Figure 4.. Formation of neutrophil extracellular traps and selected mediators associated with NETs that can participate in local arterial thrombosis.

NETs can bear proteins contained in neutrophil granules released during neutrophil activation. These proteins include those derived from azurophilic or primary granules including myeloperoxidase, Cathepsin G, neutrophil elastase (NE), and proteinase 3 (PR3), among other hydrolytic enzymes including a series of phospholipases that can generate biologically active lipid mediators of inflammation. NETs can also acquire proteins from extra-neutrophilic sources including tissue factor (TF) that can activate Factor VII and through activation of Factor Xa lead to local thrombin generation that produce fibrin locally. NE and other extracellular matrix-degrading proteins such as neutrophil collagenase and gelatinases can further degrade the basement membrane and underlying extracellular matrix macromolecules including basement membrane constituents and fibrillar collagens. (Elastin fragments may promote chemoattraction of further granulocytes.) Myeloperoxidase generates the highly pro-oxidant species hypochlorous acid (HOCl). Pro- interleukin-1-alpha (IL-1α) derived from neutrophils can bind to the DNA strands that comprise NETs. NETs can activate pro-inflammatory functions of endothelial cells through stimulation by IL-1α. The neutrophil serine proteinase Cathepsin G can enhance the local activity of IL-1α by cleaving the pro- form to produce the more active mature form of this pro-inflammatory cytokine. (Illustration Credit: Ben Smith).

Figure 5.. Endothelial-mesenchymal transition may contribute to superficial erosion.

The left-hand part of this diagram depicts a resting endothelial monolayer tightly adherent to the underlying basement membrane. A number of junctional proteins including those depicted here contribute to the barrier function of an intact resting endothelial monolayer. These resting endothelial cells have a squamous morphology with apical-basal polarization. In response to signals such as transforming growth factor beta (TGF-β), withdrawal or loss of function of fibroblast growth factor, or augmented vascular endothelial growth factor (VEGF) signaling, the cells express higher levels of matrix metalloproteinases (MMPs) 2 and 9, enzymes capable of degrading basement membrane constituents.
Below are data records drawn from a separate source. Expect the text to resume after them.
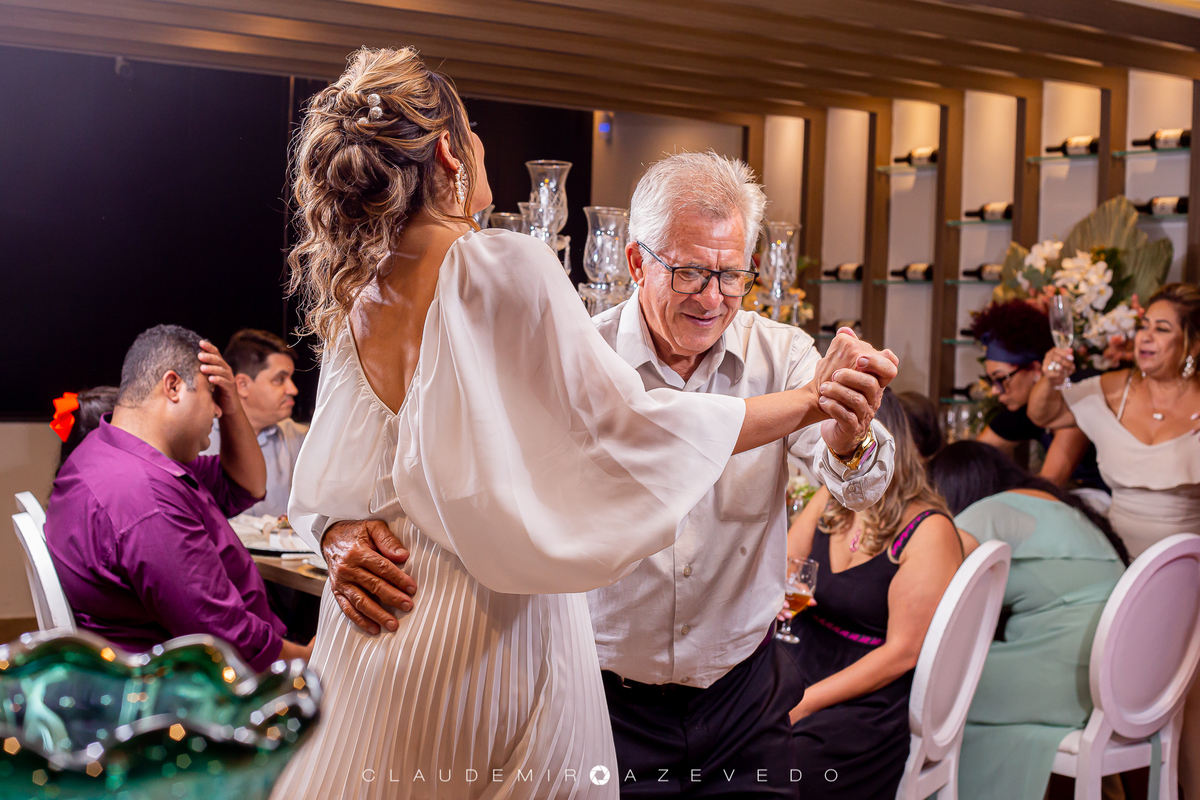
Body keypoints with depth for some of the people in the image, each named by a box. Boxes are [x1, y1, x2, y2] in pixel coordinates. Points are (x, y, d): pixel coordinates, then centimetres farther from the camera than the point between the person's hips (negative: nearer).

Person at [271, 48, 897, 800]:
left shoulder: (351, 306, 5)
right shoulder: (510, 266, -14)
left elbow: (323, 493, 9)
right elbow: (625, 425, -14)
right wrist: (810, 401, -8)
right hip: (497, 629, -5)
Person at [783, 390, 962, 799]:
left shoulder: (929, 532, -13)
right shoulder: (828, 500, 7)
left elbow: (902, 653, -15)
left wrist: (804, 702, -18)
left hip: (873, 696, -6)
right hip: (801, 660, 6)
These and other proteinases can disturb the integrin molecules localized on the basal aspect of the endothelial cells that tether them to the basement membrane, as depicted in Figure 2. These stimulated cells lose their squamous morphology and apical-basal polarization that characterize the resting endothelial cell, and acquire front to rear polarization. The endothelial cells can slough due to the interrupted binding to the basement membrane. Local permeability of the endothelial monolayer increases due to dissolution of the junctional proteins that determine the barrier function of the intimal interface with blood. The loss of endothelial cell coverage permits contact with subjacent structures in the intima that may promote platelet activation as depicted on the right side of this diagram. The cells that have acquired the mesenchymal character can invade and penetrate into the underlying atherosclerotic plaque in the intima. (Illustration Credit: Ben Smith).